Could a black hole smaller than an atom gain mass?

Question

At your usual black hole size, you can simply shoot particles past the event horizon and make it effectively grow. However, once you get to the scales of an atom, your “particles” are larger, or at least comparable in size to this hypothetical nanoscopic black hole.

Ignoring the fact that such a black hole would likely evaporate extremely quickly, would it even be possible for such a black hole to gain mass?

Since we are now working at the scales where matter is better described by waves rather than discrete particles, could a black hole effectively “suck energy” out of this waveform, despite it’s event horizon being smaller than the size of the particle we observe in the macroscopic world, and effectively gain mass? Would extremely energetic gamma rays be a way to feed it?

Or is this question unaswerable since we do not have a verified theory of quantum gravity yet?

Answer 1

This problem is correctly described as a "scattering" problem. Your subatomic particle, described by its wave equation, approaches the black hole with some "impact parameter" which corresponds roughly to its closest approach in the absence of the scattering effect. There is a probability that the incident particle is absorbed, and a probability distribution for its final direction if it survives the encounter. The scattering distribution could be thought of as a diffraction pattern if you could arrange a coherent source of scatterers.

You don't have to invoke quantum gravity. A femtometer-scale black hole has a mass of $10^{13}$ kilograms, so the spacetime outside the event horizon shouldn't show any Planck-scale effects.

Because it's continuum relativity, rather than an unknown quantum relativity, wave scattering is not unique to tiny black holes. An astrophysical black hole will diffract radio waves whose wavelengths are long relative to its Schwarzchild radius. Consider the 60Hz radiation emitted by your power lines (50Hz in some parts of the world), with wavelength comparable to the radius of the Earth. Stellar-mass black holes are city-sized, and would have a tiny probability of absorbing an incident photon with this wavelength.

If the momentum transfer with a scattered particle were large enough, you could extract energy from the black hole via "superelastic" scattering. Think of the mostly-correct statement that quarks can't be isolated because the energy required to separate them is more than the energy required to create a quark-antiquark pair, and imagine doing this "stretching" with the tidal interaction near a black hole. This is related to, but not the same as, Hawking radiation: Hawking radiation is the same idea, but without any incident scatterers.

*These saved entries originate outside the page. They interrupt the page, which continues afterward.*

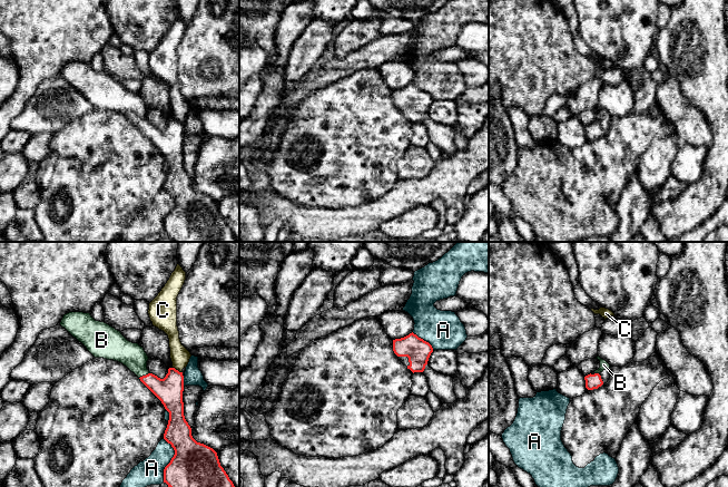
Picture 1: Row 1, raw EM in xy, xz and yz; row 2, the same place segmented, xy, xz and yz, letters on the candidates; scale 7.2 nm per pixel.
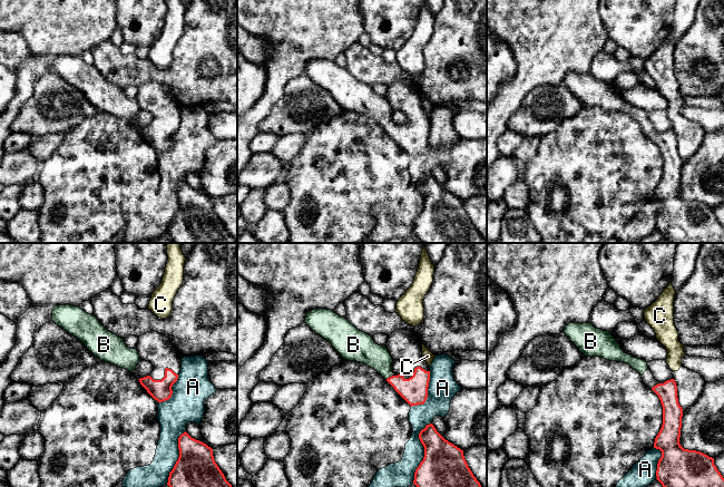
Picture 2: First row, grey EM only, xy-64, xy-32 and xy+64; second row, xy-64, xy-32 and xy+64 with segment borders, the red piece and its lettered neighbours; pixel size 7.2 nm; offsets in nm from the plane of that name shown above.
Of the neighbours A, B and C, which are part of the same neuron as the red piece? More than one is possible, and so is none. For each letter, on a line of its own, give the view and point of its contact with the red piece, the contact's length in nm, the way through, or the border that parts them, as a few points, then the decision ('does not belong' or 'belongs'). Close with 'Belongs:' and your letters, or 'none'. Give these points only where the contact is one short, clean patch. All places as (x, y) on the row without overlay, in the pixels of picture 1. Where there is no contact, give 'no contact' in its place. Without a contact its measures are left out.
A: xy (170, 211) | 320 nm | does not belong
B: xy (144, 126) | 80 nm | across xy (168, 140), (158, 137), (144, 126), (133, 106) | belongs
C: xy (177, 120) | 80 nm | does not belong
Belongs: B

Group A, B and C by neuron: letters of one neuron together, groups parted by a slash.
A / B / C

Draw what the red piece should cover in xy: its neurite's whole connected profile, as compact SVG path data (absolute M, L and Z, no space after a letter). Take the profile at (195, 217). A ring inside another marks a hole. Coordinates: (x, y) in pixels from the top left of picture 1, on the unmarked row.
M69 62L63 66L60 76L81 92L95 108L114 110L126 116L161 152L169 163L169 171L164 189L171 195L175 205L164 220L164 233L175 242L238 242L220 216L217 203L191 186L191 178L184 166L184 126L175 118L169 118L164 129L147 119L148 106L138 94L128 91L120 81L109 75L96 71L90 64Z

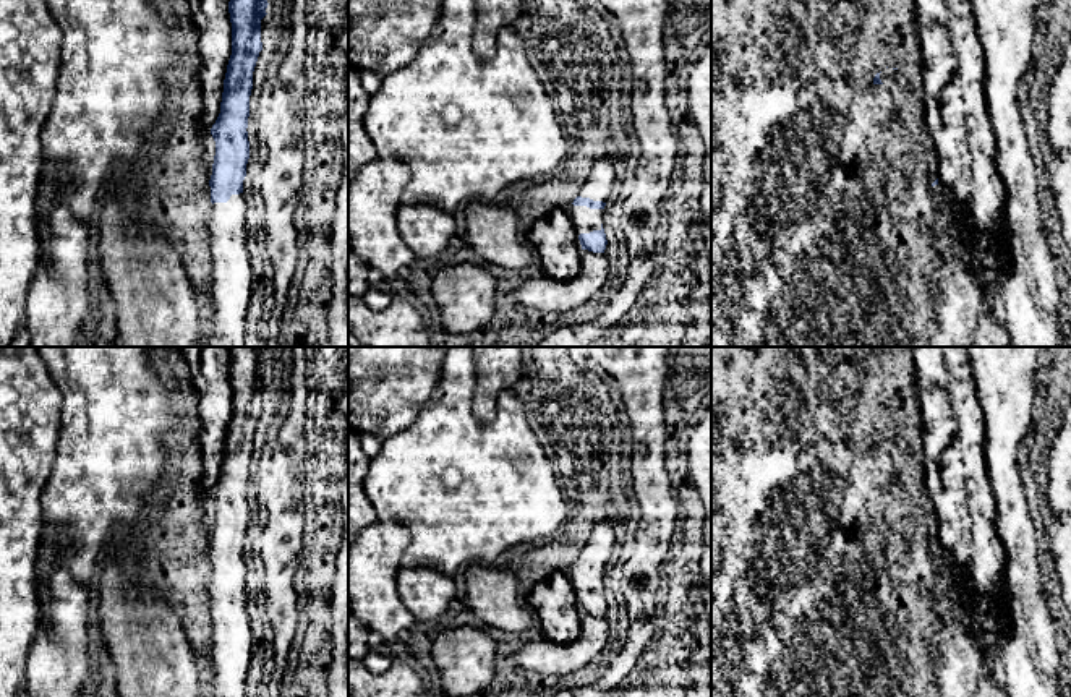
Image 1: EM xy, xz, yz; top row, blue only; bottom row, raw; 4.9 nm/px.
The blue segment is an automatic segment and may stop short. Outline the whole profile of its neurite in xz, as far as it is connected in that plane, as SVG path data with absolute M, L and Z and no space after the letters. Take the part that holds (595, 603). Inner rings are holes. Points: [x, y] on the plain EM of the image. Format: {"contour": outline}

Think of superelastic scattering as a way for the black hole to exchange heat with its environment. It's counterintuitive because a black hole (like any system bound by gravity) has a negative heat capacity, so it gets hotter as heat leaves it.

A nanometer-scale black hole has a Hawking temperature of about $10^{5}$ kelvin. Embedded in cold matter, such a black hole should transfer heat into the medium via superelastic scattering, speeding its Hawking evaporation. In a hot medium, on the other hand, such a black hole should absorb energy, making it more massive, colder, and a better absorber. The "equilibrium," where the black hole and the environment have the same temperature, is not stable; the black hole will, on average, grow or shrink.

Answer 2

The wavelength of an electron is not the size of the electron. An electron is point like. The wave function (squared) is the distribution of probabilities of where you might observe an electron.

For a proton or neutron, the size is roughly the size of the "orbits" of the point like quarks in it.

You might think of a photon and a pinhole smaller than the wavelength. There is a probability of finding the photon on the other side.